§ **EXERCISE OBJECTIVE**
The exact lines from the start of the material below through the line holding "Supliment nutritiv" are the answer; return those, pictures excluded.

§ **EXERCISE INPUT**
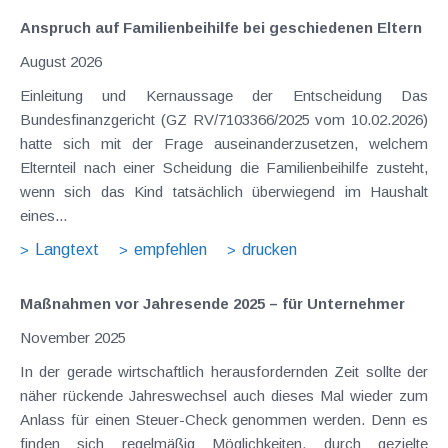
Anspruch auf Familienbeihilfe bei geschiedenen Eltern
August 2026
Einleitung und Kernaussage der Entscheidung Das
Bundesfinanzgericht (GZ RV/7103366/2025 vom 10.02.2026)
hatte sich mit der Frage auseinanderzusetzen, welchem
Elternteil nach einer Scheidung die Familienbeihilfe zusteht,
wenn sich das Kind tatsächlich überwiegend im Haushalt
eines...
Langtext
empfehlen
drucken
Maßnahmen vor Jahresende 2025 – für Unternehmer
November 2025
In der gerade wirtschaftlich herausfordernden Zeit sollte der
näher rückende Jahreswechsel auch dieses Mal wieder zum
Anlass für einen Steuer-Check genommen werden. Denn es
finden sich regelmäßig Möglichkeiten, durch gezielte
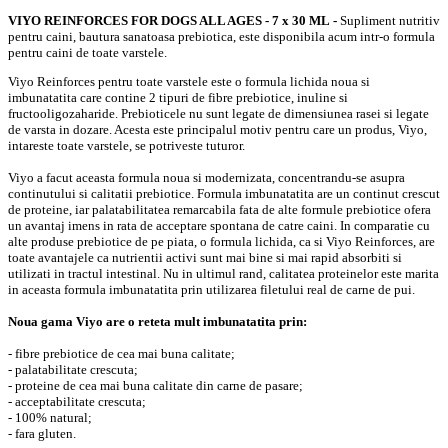
VIYO REINFORCES FOR DOGS ALL AGES - 7 x 30 ML
-
Supliment nutritiv
pentru caini, bautura sanatoasa prebiotica, este disponibila acum intr-o formula
pentru caini de toate varstele.
Viyo Reinforces pentru toate varstele este o formula lichida noua si
imbunatatita care contine 2 tipuri de fibre prebiotice, inuline si
fructooligozaharide. Prebioticele nu sunt legate de dimensiunea rasei si legate
de varsta in dozare. Acesta este principalul motiv pentru care un produs, Viyo,
intareste toate varstele, se potriveste tuturor.
Viyo a facut aceasta formula noua si modernizata, concentrandu-se asupra
continutului si calitatii prebiotice. Formula imbunatatita are un continut crescut
de proteine, iar palatabilitatea remarcabila fata de alte formule prebiotice ofera
un avantaj imens in rata de acceptare spontana de catre caini. In comparatie cu
alte produse prebiotice de pe piata, o formula lichida, ca si Viyo Reinforces, are
toate avantajele ca nutrientii activi sunt mai bine si mai rapid absorbiti si
utilizati in tractul intestinal. Nu in ultimul rand, calitatea proteinelor este marita
in aceasta formula imbunatatita prin utilizarea filetului real de carne de pui.
Noua gama Viyo are o reteta mult imbunatatita prin:
- fibre prebiotice de cea mai buna calitate;
- palatabilitate crescuta;
- proteine de cea mai buna calitate din carne de pasare;
- acceptabilitate crescuta;
- 100% natural;
- fara gluten.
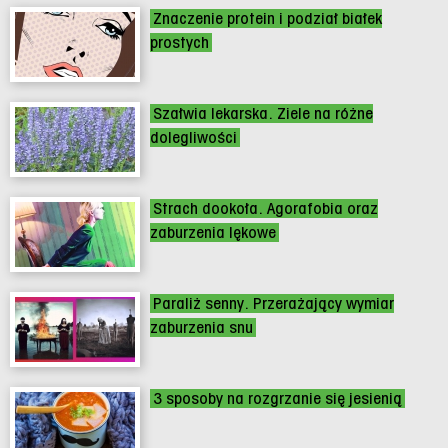
Znaczenie protein i podział białek
prostych
Szałwia lekarska. Ziele na różne
dolegliwości
Strach dookoła. Agorafobia oraz
zaburzenia lękowe
Paraliż senny. Przerażający wymiar
zaburzenia snu
3 sposoby na rozgrzanie się jesienią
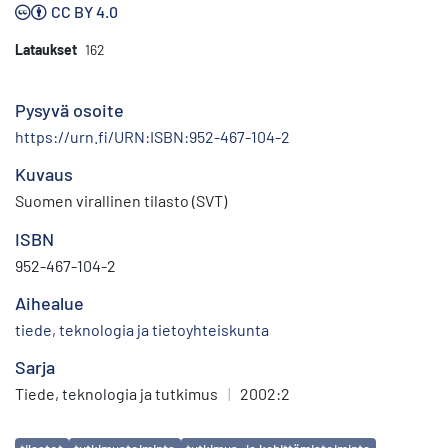
CC BY 4.0
Lataukset
162
Pysyvä osoite
https://urn.fi/URN:ISBN:952-467-104-2
Kuvaus
Suomen virallinen tilasto (SVT)
ISBN
952-467-104-2
Aihealue
tiede, teknologia ja tietoyhteiskunta
Sarja
Tiede, teknologia ja tutkimus
|
2002:2
Avainsanat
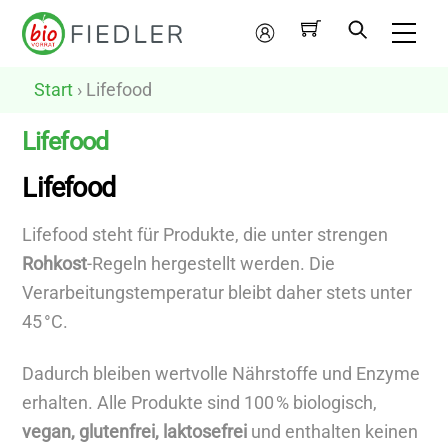
Skip
Me
to
Mein
content
Konto
Start
› Lifefood
Lifefood
Lifefood
N
u
Lifefood steht für Produkte, die unter strengen
r
Rohkost
-Regeln hergestellt werden. Die
v
Verarbeitungstemperatur bleibt daher stets unter
e
45 °C.
g
Dadurch bleiben wertvolle Nährstoffe und Enzyme
a
erhalten. Alle Produkte sind 100 % biologisch,
n
vegan, glutenfrei, laktosefrei
und enthalten keinen
e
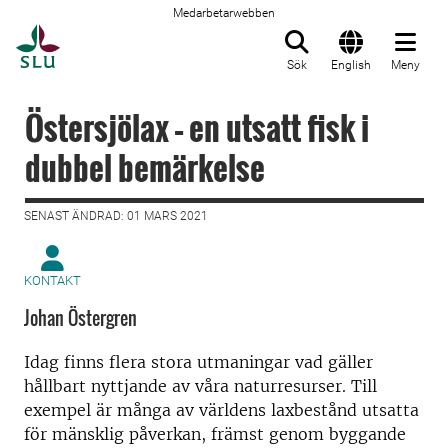
Medarbetarwebben
Till startsida
Sök
English
Meny
Östersjölax – en utsatt fisk i
dubbel bemärkelse
SENAST ÄNDRAD: 01 MARS 2021
KONTAKT
Johan Östergren
Idag finns flera stora utmaningar vad gäller
hållbart nyttjande av våra naturresurser. Till
exempel är många av världens laxbestånd utsatta
för mänsklig påverkan, främst genom byggande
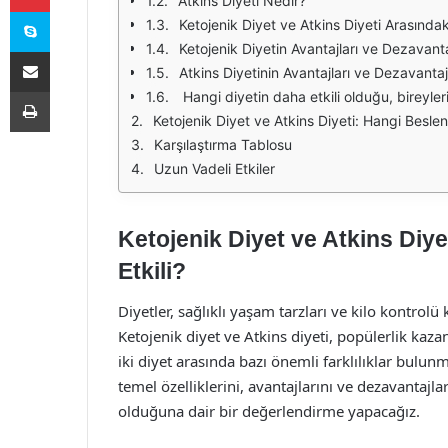
Atkins Diyeti Nedir?
Skype
Ketojenik Diyet ve Atkins Diyeti Arasındak
Ketojenik Diyetin Avantajları ve Dezavanta
E-Posta ile paylaş
Atkins Diyetinin Avantajları ve Dezavantaj
Yazdır
Hangi diyetin daha etkili olduğu, bireylerin hedeflerine, yaşam tarzlarına ve sağlık durumlarına bağlı olarak değişir. Ketojenik diyet, hızlı kilo kaybı arayanlar için cazip olabilirken, Atkins diyeti esneklik arayan bireyler için daha sürdürülebilir bir seçenek olabilir. herhangi bir diyete başlamadan önce bir doktora veya beslenme uzmanına danışmak önemlidir. Kişisel ihtiyaçlara uygun bir diyet seçmek, uzun vadeli başarı ve sağlıklı bir yaşam tarzı için kritik öneme sahiptir. Ketojenik Diyet ve Atkins Diyeti: Hangi Beslenme Şekli Daha Etkili? Ketojenik diyet, vücudu ketozis durumuna sokarak yağları enerji kaynağı olarak kullanmaya yönlendiren bir beslenme şeklidir. Bu diyette karbonhidrat alımı oldukça düşüktür, genellikle günlük toplam kalori alımının %5-10'u kadar. Yüksek yağ ve orta düzeyde protein alımı, vücudun yağ yakımını teşvik eder. Ketojenik diyetin temel amacı, vücudun glikoz yerine yağları enerji kaynağı olarak kullanmasını sağlamaktır. Bu süreç, kilo kaybı ve genel sağlığın iyileşmesi gibi birçok fayda sunabilir. Atkins diyeti ise, düşük karbonhidratlı bir beslenme planı olarak bilinir ve dört aşamadan oluşur. İlk aşama, karbonhidrat alımını ciddi şekilde kısıtlayarak hızlı kilo kaybını teşvik eder. İkinci aşama, daha fazla karbonhidrat eklemeye izin verir ancak hala düşük seviyelerde tutulur. Üçüncü aşama, daha fazla esneklik sunarak bireylerin kişisel tolerans seviyelerine göre karbonhidrat alımını ayarlamalarına olanak tanır. Son aşama ise, sağlıklı bir yaşam tarzını sürdürmek için gereken dengeli beslenme alışkanlıklarını oluşturmayı hedefler. Her ik
Ketojenik Diyet ve Atkins Diyeti: Hangi Beslen
Karşılaştırma Tablosu
Uzun Vadeli Etkiler
Ketojenik Diyet ve Atkins Diy
Etkili?
Diyetler, sağlıklı yaşam tarzları ve kilo kontrol
Ketojenik diyet ve Atkins diyeti, popülerlik kaz
iki diyet arasında bazı önemli farklılıklar bulun
temel özelliklerini, avantajlarını ve dezavantajl
olduğuna dair bir değerlendirme yapacağız.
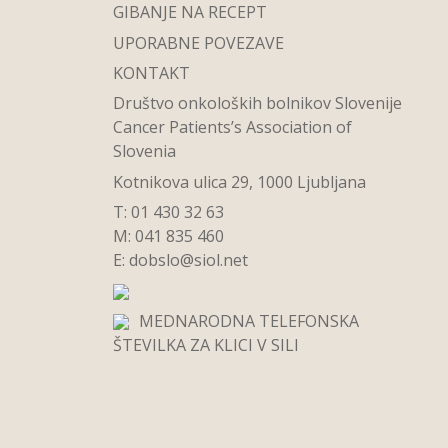
GIBANJE NA RECEPT
UPORABNE POVEZAVE
KONTAKT
Društvo onkoloških bolnikov Slovenije
Cancer Patients’s Association of
Slovenia
Kotnikova ulica 29, 1000 Ljubljana
T: 01 430 32 63
M: 041 835 460
E:
dobslo@siol.net
MEDNARODNA TELEFONSKA
ŠTEVILKA ZA KLICI V SILI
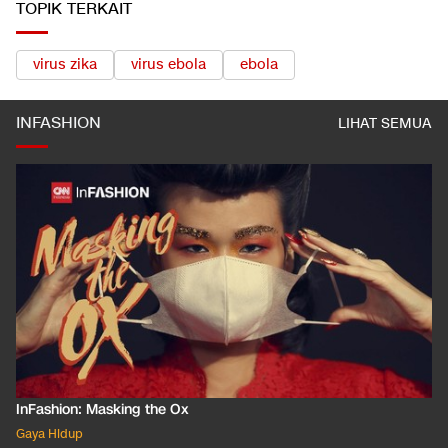
TOPIK TERKAIT
virus zika
virus ebola
ebola
INFASHION
LIHAT SEMUA
InFashion: Masking the Ox
Gaya Hidup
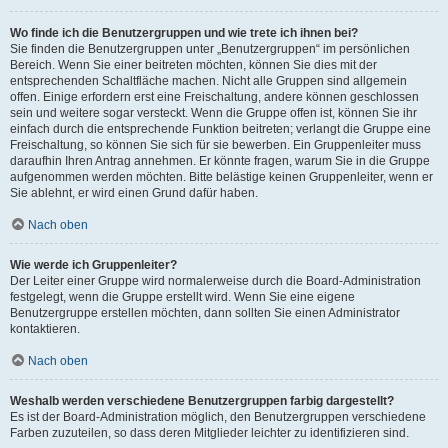
Wo finde ich die Benutzergruppen und wie trete ich ihnen bei?
Sie finden die Benutzergruppen unter „Benutzergruppen“ im persönlichen
Bereich. Wenn Sie einer beitreten möchten, können Sie dies mit der
entsprechenden Schaltfläche machen. Nicht alle Gruppen sind allgemein
offen. Einige erfordern erst eine Freischaltung, andere können geschlossen
sein und weitere sogar versteckt. Wenn die Gruppe offen ist, können Sie ihr
einfach durch die entsprechende Funktion beitreten; verlangt die Gruppe eine
Freischaltung, so können Sie sich für sie bewerben. Ein Gruppenleiter muss
daraufhin Ihren Antrag annehmen. Er könnte fragen, warum Sie in die Gruppe
aufgenommen werden möchten. Bitte belästige keinen Gruppenleiter, wenn er
Sie ablehnt, er wird einen Grund dafür haben.
Nach oben
Wie werde ich Gruppenleiter?
Der Leiter einer Gruppe wird normalerweise durch die Board-Administration
festgelegt, wenn die Gruppe erstellt wird. Wenn Sie eine eigene
Benutzergruppe erstellen möchten, dann sollten Sie einen Administrator
kontaktieren.
Nach oben
Weshalb werden verschiedene Benutzergruppen farbig dargestellt?
Es ist der Board-Administration möglich, den Benutzergruppen verschiedene
Farben zuzuteilen, so dass deren Mitglieder leichter zu identifizieren sind.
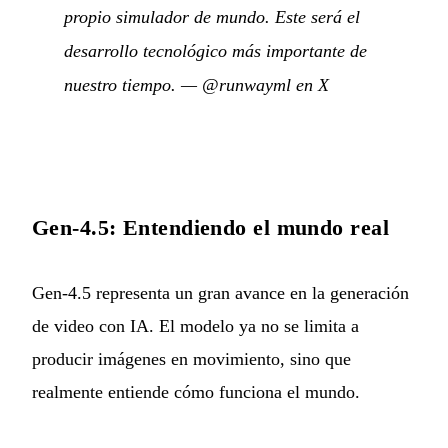
propio simulador de mundo. Este será el
desarrollo tecnológico más importante de
nuestro tiempo.
—
@runwayml en X
Gen-4.5: Entendiendo el mundo real
Gen-4.5 representa un gran avance en la generación
de video con IA. El modelo ya no se limita a
producir imágenes en movimiento, sino que
realmente entiende cómo funciona el mundo.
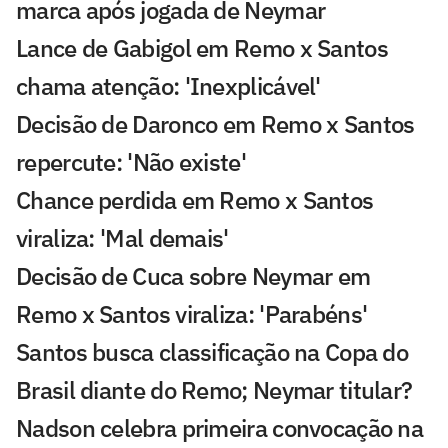
marca após jogada de Neymar
Lance de Gabigol em Remo x Santos
chama atenção: 'Inexplicável'
Decisão de Daronco em Remo x Santos
repercute: 'Não existe'
Chance perdida em Remo x Santos
viraliza: 'Mal demais'
Decisão de Cuca sobre Neymar em
Remo x Santos viraliza: 'Parabéns'
Santos busca classificação na Copa do
Brasil diante do Remo; Neymar titular?
Nadson celebra primeira convocação na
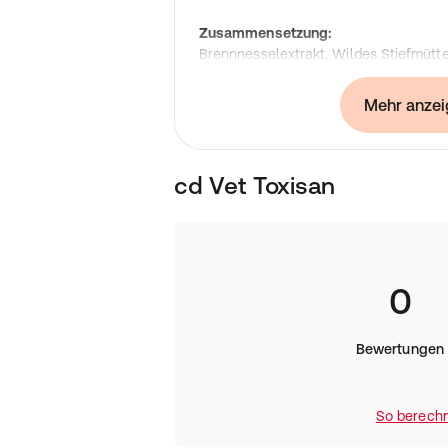
Zusammensetzung:
Brennnesselextrakt, Wildes Stiefmütt
Ringelblumenextrakt, Arnikaextrakt
Mehr anzei
Analytische Bestandteile und Gehalt
Rohprotein < 0,3%, Rohfaser < 0,5%, R
0,2%, Feuchte 93%
cd Vet Toxisan
Analytische Bestandteile pro 1000ml
Konservierungsmittel: Zitronensäure E
47,5g; Sensorische Analytische Bestand
Mariendisteltinktur 23,5g, Birkentinktu
0
Fütterungsempfehlung:
Bei Bedarf über 8 Wochen täglich 1 - 
Bewertungen
Tierfuttertyp
:
Ergänzungsfuttermittel
So berechn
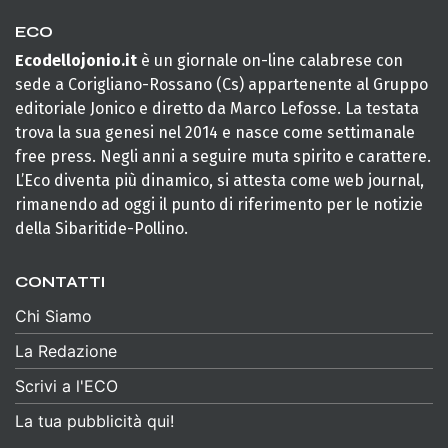
ECO
Ecodellojonio.it
è un giornale on-line calabrese con
sede a Corigliano-Rossano (Cs) appartenente al Gruppo
editoriale Jonico e diretto da Marco Lefosse. La testata
trova la sua genesi nel 2014 e nasce come settimanale
free press. Negli anni a seguire muta spirito e carattere.
L’Eco diventa più dinamico, si attesta come web journal,
rimanendo ad oggi il punto di riferimento per le notizie
della Sibaritide-Pollino.
CONTATTI
Chi Siamo
La Redazione
Scrivi a l'ECO
La tua pubblicità qui!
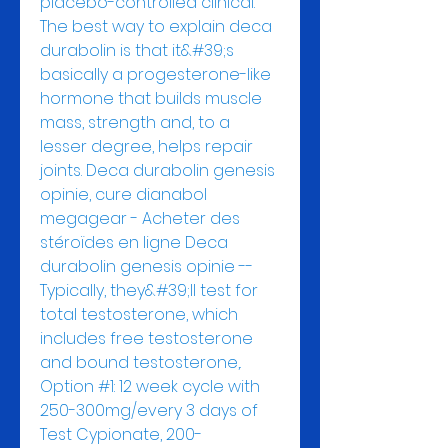
placebo-controlled clinical. 
The best way to explain deca 
durabolin is that it&#39;s 
basically a progesterone-like 
hormone that builds muscle 
mass, strength and, to a 
lesser degree, helps repair 
joints. Deca durabolin genesis 
opinie, cure dianabol 
megagear - Acheter des 
stéroïdes en ligne Deca 
durabolin genesis opinie -- 
Typically, they&#39;ll test for 
total testosterone, which 
includes free testosterone 
and bound testosterone,. 
Option #1: 12 week cycle with 
250-300mg/every 3 days of 
Test Cypionate, 200-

§ **ANSWER SPACE**
Anspruch auf Familienbeihilfe bei geschiedenen Eltern
August 2026
Einleitung und Kernaussage der Entscheidung Das
Bundesfinanzgericht (GZ RV/7103366/2025 vom 10.02.2026)
hatte sich mit der Frage auseinanderzusetzen, welchem
Elternteil nach einer Scheidung die Familienbeihilfe zusteht,
wenn sich das Kind tatsächlich überwiegend im Haushalt
eines...
Langtext
empfehlen
drucken
Maßnahmen vor Jahresende 2025 – für Unternehmer
November 2025
In der gerade wirtschaftlich herausfordernden Zeit sollte der
näher rückende Jahreswechsel auch dieses Mal wieder zum
Anlass für einen Steuer-Check genommen werden. Denn es
finden sich regelmäßig Möglichkeiten, durch gezielte
VIYO REINFORCES FOR DOGS ALL AGES - 7 x 30 ML
-
Supliment nutritiv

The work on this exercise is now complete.